Multiples of 99.

Question

If the 18-digit number $A3640548981270644B$ is divisible by $99$, what are all the possible values of $(A, B)$?

I understand that the multiples of $99$, must end with $1$ or $9$. So, I took different combinations of $1 \& 9$ as : $1,9\;; 9,1\;; 1,1$ and $9,9$

I divided $136405489812706449/99=15156165534745161/11$ (not exact);

$936405489812706441/99=9458641311239459$ (exact);

$136405489812706441/99=$Irreducible;

$936405489812706449/99=$Irreducible.

So, the answer should be $A=9$ and $B=1$, which is one pair of $A$ & $B$ only.

Is this solution correct?... Please advise.

Answer 1

The condition of divisibility by 9 gives:

$A +71 + B= 9 k_1$

Where 71 is the sum of digits between A and B and $k_1$ is an integer. The condition of divisibility by 11 by alternating sum of digits gives:

$A +3 -B= 11 k_2$

Where 3 is alternating sum of digits between A and B and $k_2$ is an integer. The minimum possible multiple of 11 is when $k_2=1$, that is we have $A+3-B=11$ the only solution of this equation is $A=9$ and $B=1$ which also satisfy the first relation.

Answer 2

Your answer is correct, but your solution is not correct.

For example, $99\cdot 2=198$ which does not end with $1$ and $9$.

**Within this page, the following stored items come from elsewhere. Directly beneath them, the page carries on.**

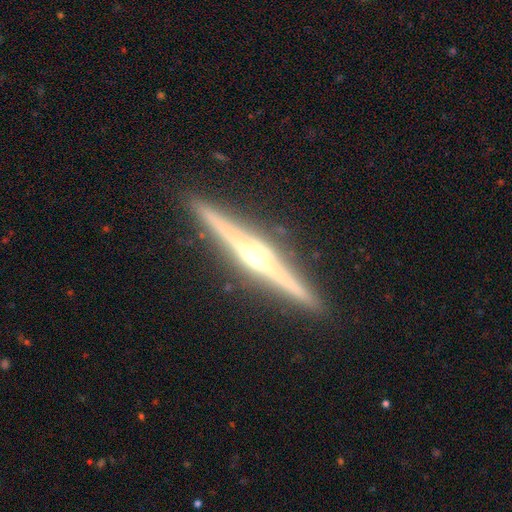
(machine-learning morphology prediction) This is clearly a featured or disk galaxy (88%). It is clearly viewed edge-on (99%). Edge-on bulge: clearly rounded (90%). Merging: clearly none (93%).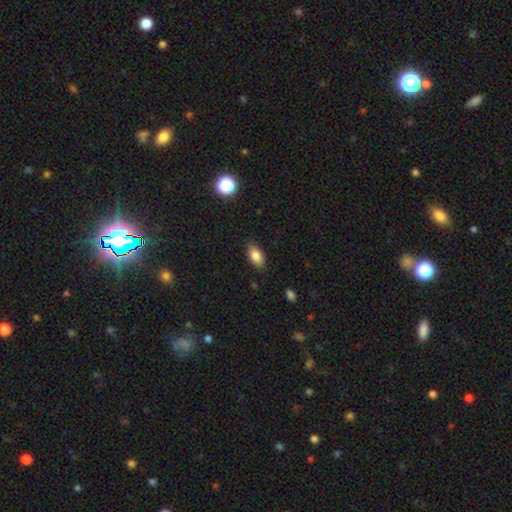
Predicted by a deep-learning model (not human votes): Morphology: type=smooth (83%); roundness=in between (89%); merging=none (86%).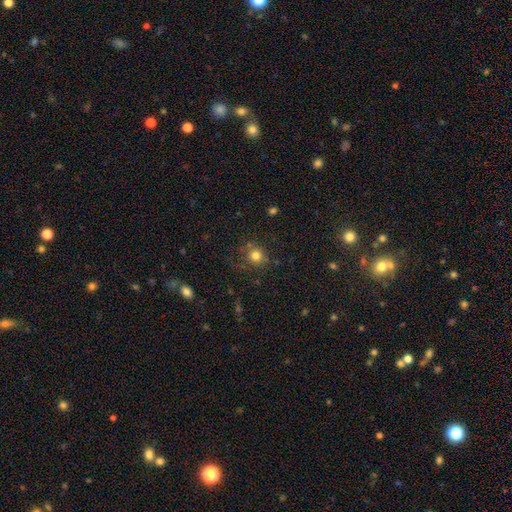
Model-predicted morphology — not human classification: type=smooth (78%); roundness=round (89%); merging=none (75%).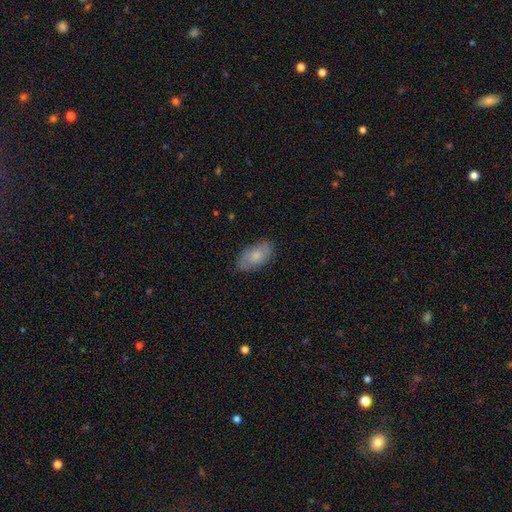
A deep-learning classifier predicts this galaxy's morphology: A smooth galaxy with no disk features (66%) that is in between round and cigar-shaped (93%). Merging: none (80%).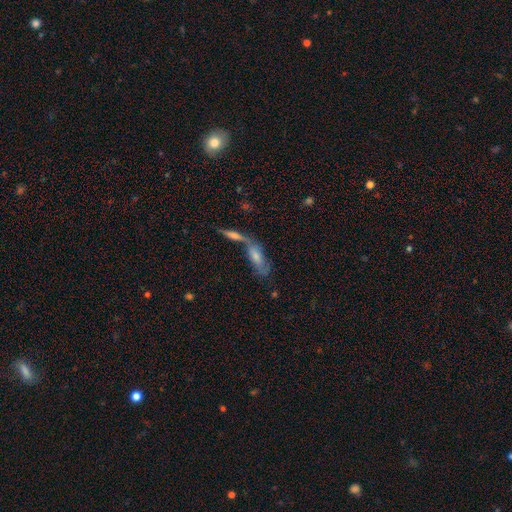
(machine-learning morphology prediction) A featured or disk galaxy (48%). Merging: merger (51%).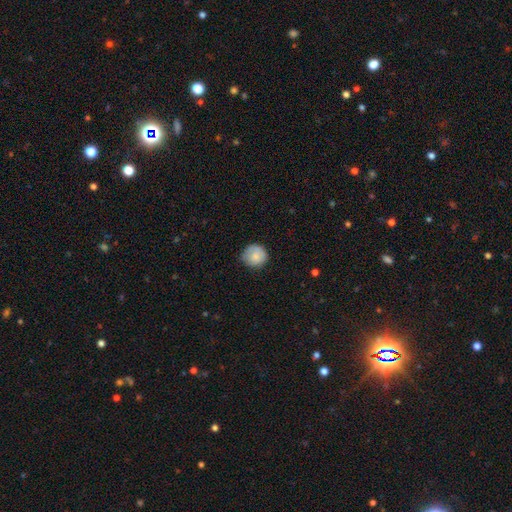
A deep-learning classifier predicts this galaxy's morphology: smooth-or-featured: smooth: 84% | featured or disk: 8% | star or artifact: 8%
  how-rounded: round: 92% | in between: 7% | cigar-shaped: 1%
  merging: none: 72% | minor disturbance: 22% | major disturbance: 4% | merger: 1%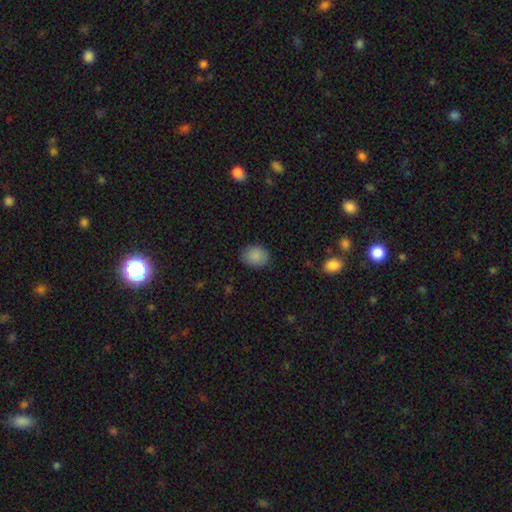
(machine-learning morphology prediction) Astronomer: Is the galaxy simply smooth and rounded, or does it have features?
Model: smooth — 87%.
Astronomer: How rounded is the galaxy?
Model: in between — 55% (runner-up: round, 44%).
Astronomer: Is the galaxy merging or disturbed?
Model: none — 83%.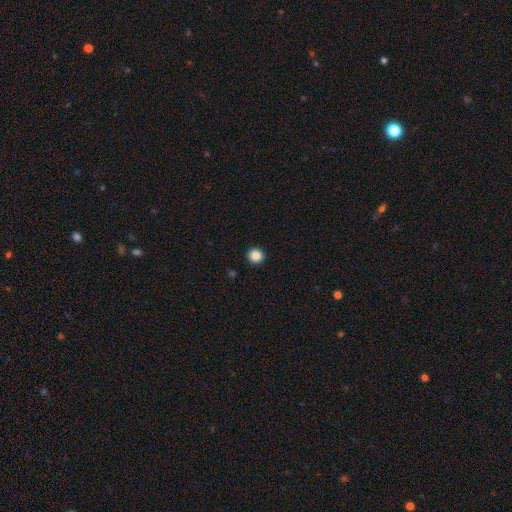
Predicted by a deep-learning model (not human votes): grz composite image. It shows a smooth galaxy with no disk features (86%) that is round (94%). Merging: none (93%).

One possibility is to apply the rules for divisibility by $9$ and by $11$ if you know them. This gives two equations for $A$ and $B$ and then you can compute them.

Answer 3

The divisibility test for $9$ generalizes to other bases:

To test if a number is divisible by $d$, write it in base $d+1$ and add up the "digits". The original number is a multiple of $d$ if and only if the sum of base-$(d+1)$ digits is.

This is relevant here, because it is easy to convert from base ten to base hundred.

So your number is divisible by $99$ exactly if $$A3+64+05+48+98+12+70+64+4B$$ is -- and that is the same as $$(43+64+05+48+98+12+70+64)+AB$$

Therefore, if we sum $43+64+5+48+98+12+70+64$ modulo $99$ we get the answer. If the sum is $0\pmod{99}$, then $AB$ can be $00$ or $99$; if it's anything else, $AB$ is exactly $99$ minus the sum modulo $99$.